### WORKING DATA ###

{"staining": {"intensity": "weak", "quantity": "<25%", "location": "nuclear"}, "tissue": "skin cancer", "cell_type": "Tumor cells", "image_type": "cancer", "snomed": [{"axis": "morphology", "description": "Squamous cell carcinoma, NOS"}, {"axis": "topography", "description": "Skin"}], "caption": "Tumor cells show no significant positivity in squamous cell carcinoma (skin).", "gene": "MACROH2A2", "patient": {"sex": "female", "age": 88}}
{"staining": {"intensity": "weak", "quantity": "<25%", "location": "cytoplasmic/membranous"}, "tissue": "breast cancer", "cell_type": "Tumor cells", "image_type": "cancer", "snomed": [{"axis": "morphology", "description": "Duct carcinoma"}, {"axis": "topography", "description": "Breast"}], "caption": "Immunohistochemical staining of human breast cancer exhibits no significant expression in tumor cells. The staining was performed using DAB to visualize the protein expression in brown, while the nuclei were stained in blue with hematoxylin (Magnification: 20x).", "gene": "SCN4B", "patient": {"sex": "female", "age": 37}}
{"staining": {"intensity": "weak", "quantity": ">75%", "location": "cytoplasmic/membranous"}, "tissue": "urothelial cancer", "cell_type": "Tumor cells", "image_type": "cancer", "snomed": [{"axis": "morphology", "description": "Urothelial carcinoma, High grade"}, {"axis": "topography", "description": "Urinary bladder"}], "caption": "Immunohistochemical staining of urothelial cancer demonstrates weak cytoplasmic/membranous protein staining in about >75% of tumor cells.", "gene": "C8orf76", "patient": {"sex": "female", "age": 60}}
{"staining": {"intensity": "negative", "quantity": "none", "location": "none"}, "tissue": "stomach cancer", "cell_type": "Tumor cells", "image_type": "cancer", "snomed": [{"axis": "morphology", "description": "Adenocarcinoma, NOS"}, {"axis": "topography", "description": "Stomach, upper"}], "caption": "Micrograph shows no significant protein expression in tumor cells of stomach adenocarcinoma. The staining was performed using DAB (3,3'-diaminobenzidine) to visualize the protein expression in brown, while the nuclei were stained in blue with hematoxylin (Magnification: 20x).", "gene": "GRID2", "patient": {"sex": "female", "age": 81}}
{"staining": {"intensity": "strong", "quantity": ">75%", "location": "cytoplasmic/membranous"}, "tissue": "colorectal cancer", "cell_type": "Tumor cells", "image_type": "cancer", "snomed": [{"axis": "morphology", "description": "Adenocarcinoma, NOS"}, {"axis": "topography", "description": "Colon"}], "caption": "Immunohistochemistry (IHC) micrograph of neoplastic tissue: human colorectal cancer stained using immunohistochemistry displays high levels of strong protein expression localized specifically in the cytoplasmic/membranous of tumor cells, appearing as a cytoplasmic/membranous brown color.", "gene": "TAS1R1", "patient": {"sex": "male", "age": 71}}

###

- [WORK TASK] Please reproduce all of the material exactly.

- [ANSWER BOX]
{"staining": {"intensity": "weak", "quantity": "<25%", "location": "nuclear"}, "tissue": "skin cancer", "cell_type": "Tumor cells", "image_type": "cancer", "snomed": [{"axis": "morphology", "description": "Squamous cell carcinoma, NOS"}, {"axis": "topography", "description": "Skin"}], "caption": "Tumor cells show no significant positivity in squamous cell carcinoma (skin).", "gene": "MACROH2A2", "patient": {"sex": "female", "age": 88}}
{"staining": {"intensity": "weak", "quantity": "<25%", "location": "cytoplasmic/membranous"}, "tissue": "breast cancer", "cell_type": "Tumor cells", "image_type": "cancer", "snomed": [{"axis": "morphology", "description": "Duct carcinoma"}, {"axis": "topography", "description": "Breast"}], "caption": "Immunohistochemical staining of human breast cancer exhibits no significant expression in tumor cells. The staining was performed using DAB to visualize the protein expression in brown, while the nuclei were stained in blue with hematoxylin (Magnification: 20x).", "gene": "SCN4B", "patient": {"sex": "female", "age": 37}}
{"staining": {"intensity": "weak", "quantity": ">75%", "location": "cytoplasmic/membranous"}, "tissue": "urothelial cancer", "cell_type": "Tumor cells", "image_type": "cancer", "snomed": [{"axis": "morphology", "description": "Urothelial carcinoma, High grade"}, {"axis": "topography", "description": "Urinary bladder"}], "caption": "Immunohistochemical staining of urothelial cancer demonstrates weak cytoplasmic/membranous protein staining in about >75% of tumor cells.", "gene": "C8orf76", "patient": {"sex": "female", "age": 60}}
{"staining": {"intensity": "negative", "quantity": "none", "location": "none"}, "tissue": "stomach cancer", "cell_type": "Tumor cells", "image_type": "cancer", "snomed": [{"axis": "morphology", "description": "Adenocarcinoma, NOS"}, {"axis": "topography", "description": "Stomach, upper"}], "caption": "Micrograph shows no significant protein expression in tumor cells of stomach adenocarcinoma. The staining was performed using DAB (3,3'-diaminobenzidine) to visualize the protein expression in brown, while the nuclei were stained in blue with hematoxylin (Magnification: 20x).", "gene": "GRID2", "patient": {"sex": "female", "age": 81}}
{"staining": {"intensity": "strong", "quantity": ">75%", "location": "cytoplasmic/membranous"}, "tissue": "colorectal cancer", "cell_type": "Tumor cells", "image_type": "cancer", "snomed": [{"axis": "morphology", "description": "Adenocarcinoma, NOS"}, {"axis": "topography", "description": "Colon"}], "caption": "Immunohistochemistry (IHC) micrograph of neoplastic tissue: human colorectal cancer stained using immunohistochemistry displays high levels of strong protein expression localized specifically in the cytoplasmic/membranous of tumor cells, appearing as a cytoplasmic/membranous brown color.", "gene": "TAS1R1", "patient": {"sex": "male", "age": 71}}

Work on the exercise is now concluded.